Bahzell Bahnakson, fils du prince Bahnak régnant sur Hurgrum, a été envoyé à Navahk en tant qu'otage. Il se morfond dans cette ville infâme sous le joug de Churnazh et affronte avec une infinie patience moquerie en tout genre et mépris envers son appartenance à la race hradani.
Alors qu'il traverse un couloir sombre afin de rendre visite à son ami Brandark, il entend des cris. Il essaie raisonnablement de les ignorer car il sait qu'ils sont source d'ennuis certains. Son éducation cependant sera la plus forte puisque la nature des plaintes ne permet aucun doute : une demoiselle est en détresse et il ne peut, malgré tout, rester sourd à ses appels à l'aide. Comme il le soupçonnait depuis le départ, il vient de se mettre dans une panade qui n'aura de cesse de le poursuivre jusqu'à sa destruction.

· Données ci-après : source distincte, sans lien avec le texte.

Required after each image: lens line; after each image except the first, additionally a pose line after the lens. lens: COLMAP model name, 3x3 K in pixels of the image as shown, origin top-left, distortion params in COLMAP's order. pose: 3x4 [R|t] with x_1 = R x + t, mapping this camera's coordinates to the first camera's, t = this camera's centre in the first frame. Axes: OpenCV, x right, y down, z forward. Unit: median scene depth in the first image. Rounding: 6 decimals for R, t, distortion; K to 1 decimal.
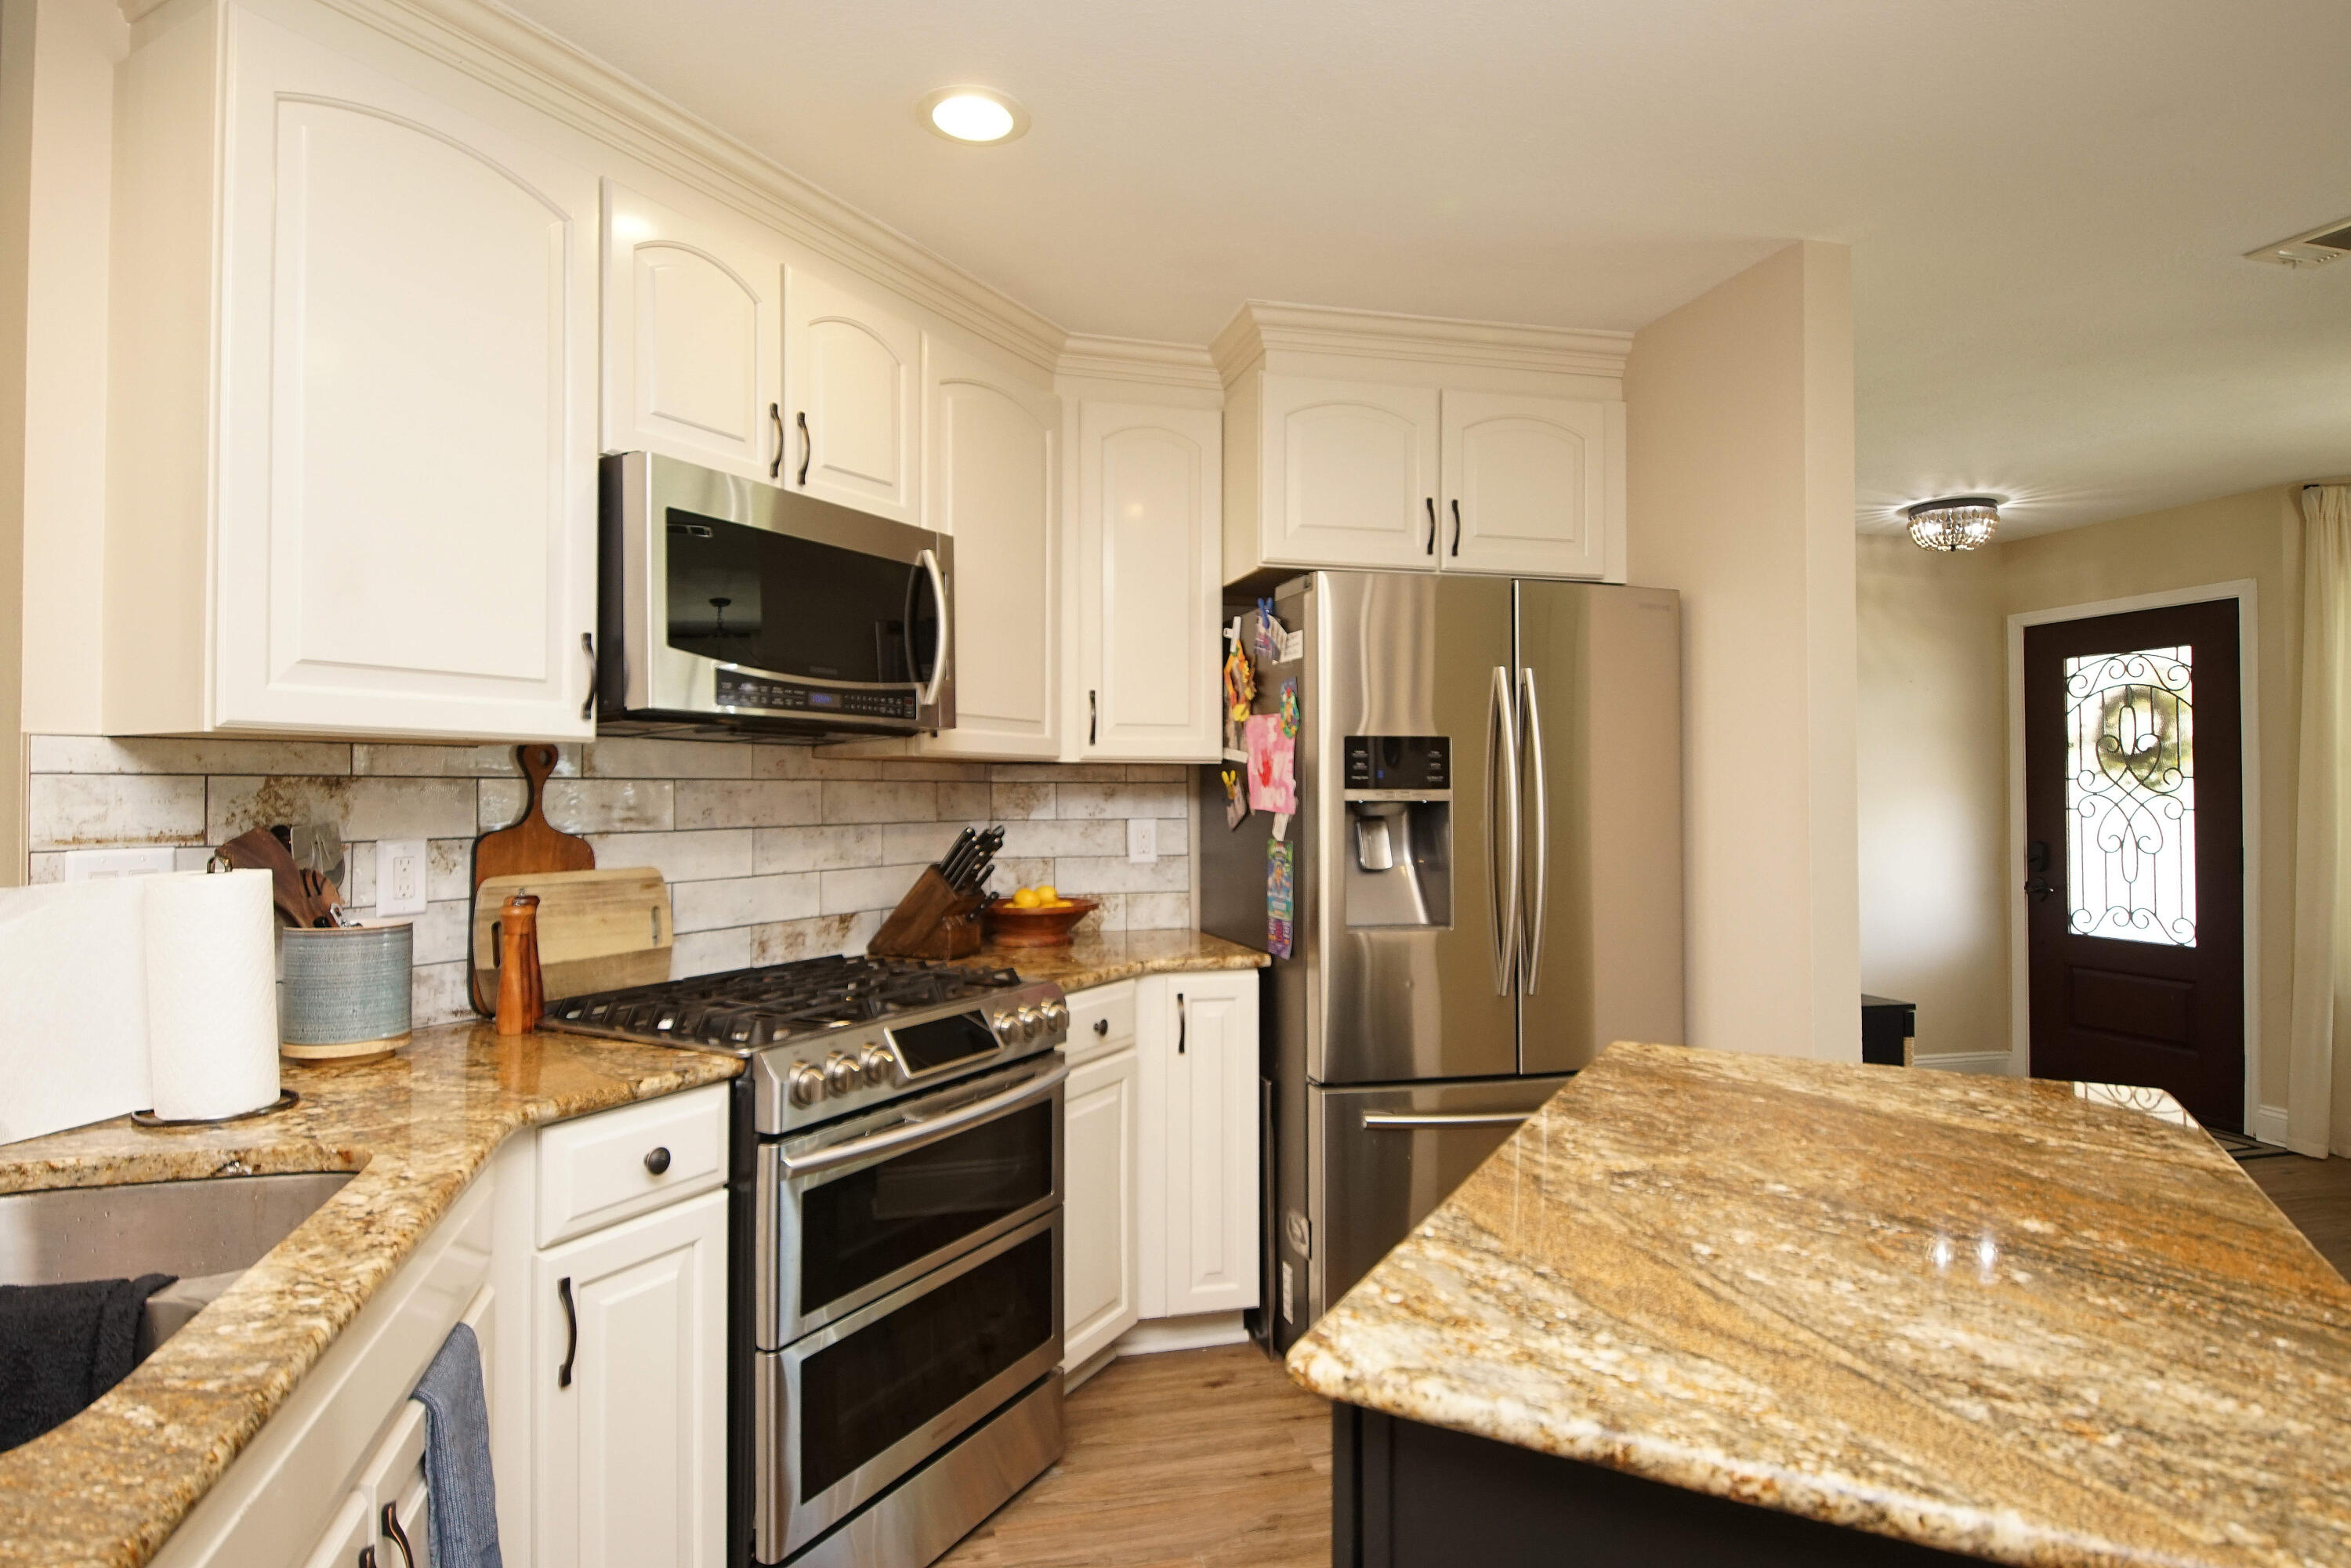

Voici le premier tome d'une trilogie de fantasy dont l'auteur est David Weber, plus connu pour la série Honor Harrington. Il met en scène un personnage imposant de par sa taille et de par son espèce, Bahzell est un hradani, une race atteinte par la Rage autrement dit ce sont des Berserks. Lors d'une guerre mémorable, les hradanis ont été maudits et condamnés par les sorciers à subir cette abomination. Depuis ils sont craints par tous mais Bahzell a un rapport tout à fait particulier avec la Rage car il parvient à la contrôler.
Il se retrouve, à la suite d'un différent avec le prince de la Couronne Harnak, propulsé sur les routes en compagnie de son acolyte, Brandark, un apprenti barde qui se pique de musique et de poésie. D'ailleurs ce roman est également le récit d'une amitié virile jamais démentie et aucune histoire d'amour ne vient perturber ou égayer cette aventure car si les personnages féminins existent ils ne sont pas là pour embellir le tableau. Personne ne parvient à souffler la vedette au géant au grand cur doté d'un caractère un brin râleur et d'une opiniâtreté peu commune.

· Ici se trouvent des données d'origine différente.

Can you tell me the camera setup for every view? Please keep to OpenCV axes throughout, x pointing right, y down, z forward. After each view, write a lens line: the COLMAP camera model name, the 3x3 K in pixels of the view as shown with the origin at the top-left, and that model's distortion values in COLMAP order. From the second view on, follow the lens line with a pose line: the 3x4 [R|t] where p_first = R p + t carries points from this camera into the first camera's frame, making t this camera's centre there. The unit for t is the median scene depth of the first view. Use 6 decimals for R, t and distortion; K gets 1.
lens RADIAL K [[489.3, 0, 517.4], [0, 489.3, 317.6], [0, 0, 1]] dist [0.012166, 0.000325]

Bahzell est un personnage assez basique dans l'ensemble. Son caractère n'est pas difficile à cerner, de même que les valeurs qu'il défend. Son entêtement peut surprendre parfois, ses motivations sont cependant compréhensibles et facilement explicables. Il ne manque pas de psychologie, loin de là, sa ligne de conduite est seulement assez transparente et sans surprise.
Au final, ce qui caractérise le héros, qualifie l'ensemble du roman. On ne peut pas parler de livre « primaire » car ce serait dégradant mais il y a ce côté sommaire si l'on peut dire. Le vocabulaire, le style, l'histoire, la centralisation de l'intrigue et du récit sur Bahzell, en font quelque chose que l'on a perdu l'habitude de lire parce que la fantasy a semble t-il évolué. Ici on trouve un monde, une toile de fond politique, des luttes de pouvoir, un événement de départ qui va motiver la fuite du héros, un compagnon de route enfin les ingrédients minimum. Le fait demeure cependant que c'est Bahzell qui tient le haut du pavé, de par sa taille et de par son rôle. Le reste paraît peu approfondi, pas assez creusé comme si tout tournait tellement autour de Bahzell qu'il semble inutile de développer le reste plus avant que l'esquisse. C'est dommage mais peut-être en lien avec l'époque où le roman a été écrit, c'est-à-dire en 1995. Le genre a pris une autre dimension depuis lors. L'histoire marque peut-être le pas de ce point de vue avec son manichéisme prononcé dans la façon de présenter le combat du bien contre le mal. L'écriture est à la hauteur de cette remarque de même que le style. Le livre n'est pas mal écrit (ou mal traduit c'est selon), il est simplement sans fioritures, efficace et direct bien que l'emploi du mot « difficultueux » rencontré à plusieurs reprises reste, si l'on peut dire, en travers de la gorge du lecteur. Ce choix n'est pas très heureux et son effet sur le texte pas des plus harmonieux car il le tire immanquablement vers le bas. Ce roman néanmoins demeure agréable à lire parce qu'il baigne dans une atmosphère bon enfant. Il est essentiellement axé sur le suspens, les combats et les joutes oratoires entre Bahzell et Brandark.
Pour conclure, c'est un livre sympathique, pas un grand roman bien sûr, mais quelque chose d'une facture classique et attendue qui reste plaisant à découvrir.